Matthew Pierre Deek, MD, discusses the significance of pretreatment immune cell infiltration in patients with muscle-invasive bladder cancer who had been treated with definitive chemoradiation.
Matthew Pierre Deek, MD, radiation oncologist, assistant professor, Division of Clinical Radiation Oncology, Department of Radiation Oncology, Rutgers Robert Wood Johnson Medical School, discusses the significance of pretreatment immune cell infiltration in patients with muscle-invasive bladder cancer (MIBC) who had been treated with definitive chemoradiation.
A retrospective study aimed to evaluate the influence of the tumor immune microenvironment on the outcomes of patients undergoing chemotherapy or radiation therapy for MIBC, Deek begins. To achieve this, investigators retrospectively collected specimens from 2 NRG prospective studies (NRG/RTOG 0712; RTOG 0524) that had been stored in a biobank, he states. Investigators then conducted RNA sequencing on these samples using a novel proprietary method for deconvoluting bulk tumor RNA from tumor samples, Deek emphasizes. Subsequently, investigators performed bioinformatics analyses to assess the immune cell infiltration within the tumor microenvironment of patients who were enrolled in these 2 trials and treated with chemoradiation, he explains.

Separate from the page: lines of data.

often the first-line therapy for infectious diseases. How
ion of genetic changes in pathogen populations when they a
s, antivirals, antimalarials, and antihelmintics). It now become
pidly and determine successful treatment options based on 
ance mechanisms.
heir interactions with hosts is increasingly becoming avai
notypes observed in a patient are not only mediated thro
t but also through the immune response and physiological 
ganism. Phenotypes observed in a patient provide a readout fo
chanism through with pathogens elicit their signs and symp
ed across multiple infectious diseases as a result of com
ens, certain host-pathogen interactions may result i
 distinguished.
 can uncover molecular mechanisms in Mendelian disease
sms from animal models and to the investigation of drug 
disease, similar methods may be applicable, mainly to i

The investigators’ secondary goal was to comprehend the gene expression patterns that indicated a hot tumor, or a tumor that is predisposed to an active immune response against the cancer, Deek expands. Several noteworthy observations emerged from the analysis. Firstly, when examining the patient population as a whole, a significant variation of immune cell infiltration within the tumor microenvironment was observed, ranging from low levels to high levels of infiltrates, Deek says.

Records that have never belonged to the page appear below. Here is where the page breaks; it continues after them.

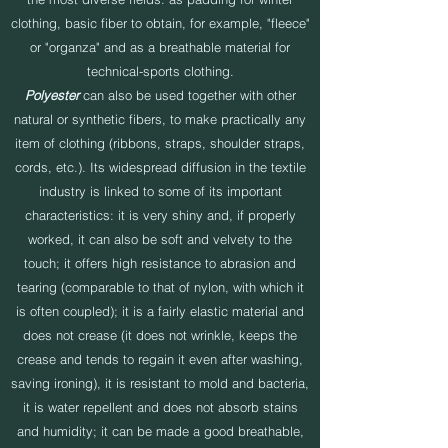
clothing, basic fiber to obtain, for example, "fleece"
or "organza" and as a breathable material for
technical-sports clothing.
Polyester
can also be used together with other
natural or synthetic fibers, to make practically any
item of clothing (ribbons, straps, shoulder straps,
cords, etc.). Its widespread diffusion in the textile
industry is linked to some of its important
characteristics: it is very shiny and, if properly
worked, it can also be soft and velvety to the
touch; it offers high resistance to abrasion and
tearing (comparable to that of nylon, with which it
is often coupled); it is a fairly elastic material and
does not crease (it does not wrinkle, keeps the
crease and tends to regain it even after washing,
saving ironing), it is resistant to mold and bacteria,
it is water repellent and does not absorb stains
and humidity; it can be made a good breathable,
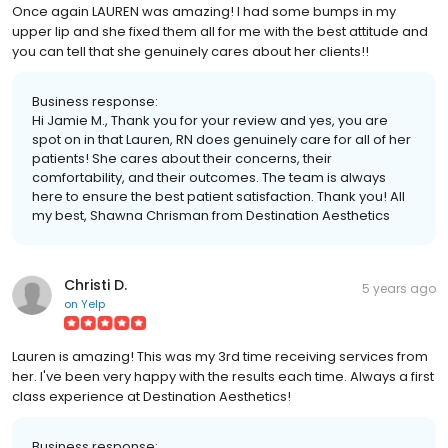
Once again LAUREN was amazing! I had some bumps in my
upper lip and she fixed them all for me with the best attitude and
you can tell that she genuinely cares about her clients!!
Business response:
Hi Jamie M., Thank you for your review and yes, you are
spot on in that Lauren, RN does genuinely care for all of her
patients! She cares about their concerns, their
comfortability, and their outcomes. The team is always
here to ensure the best patient satisfaction. Thank you! All
my best, Shawna Chrisman from Destination Aesthetics
Christi D.
5 years ago
on
Yelp
Lauren is amazing! This was my 3rd time receiving services from
her. I've been very happy with the results each time. Always a first
class experience at Destination Aesthetics!
Business response:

Investigators focused on patients with higher levels of immune cell infiltration, specifically CD8-positive T cells. These patients exhibited significantly better prognoses following chemoradiation than those with lower levels of immune cell infiltration, including improved responses to treatment and enhanced disease control, he continues. Additionally, investigatorsfound that gene expressions associated with a hot tumor, such as interferon gamma, which is indicative of immunological activity, also correlated with improved outcomes after chemoradiation, Deek explains. These findings underscore the significance of immune infiltrates and indicators of immune activation as valuable prognostic factors for predicting a patient's response to chemoradiation therapy for MIBC, he concludes.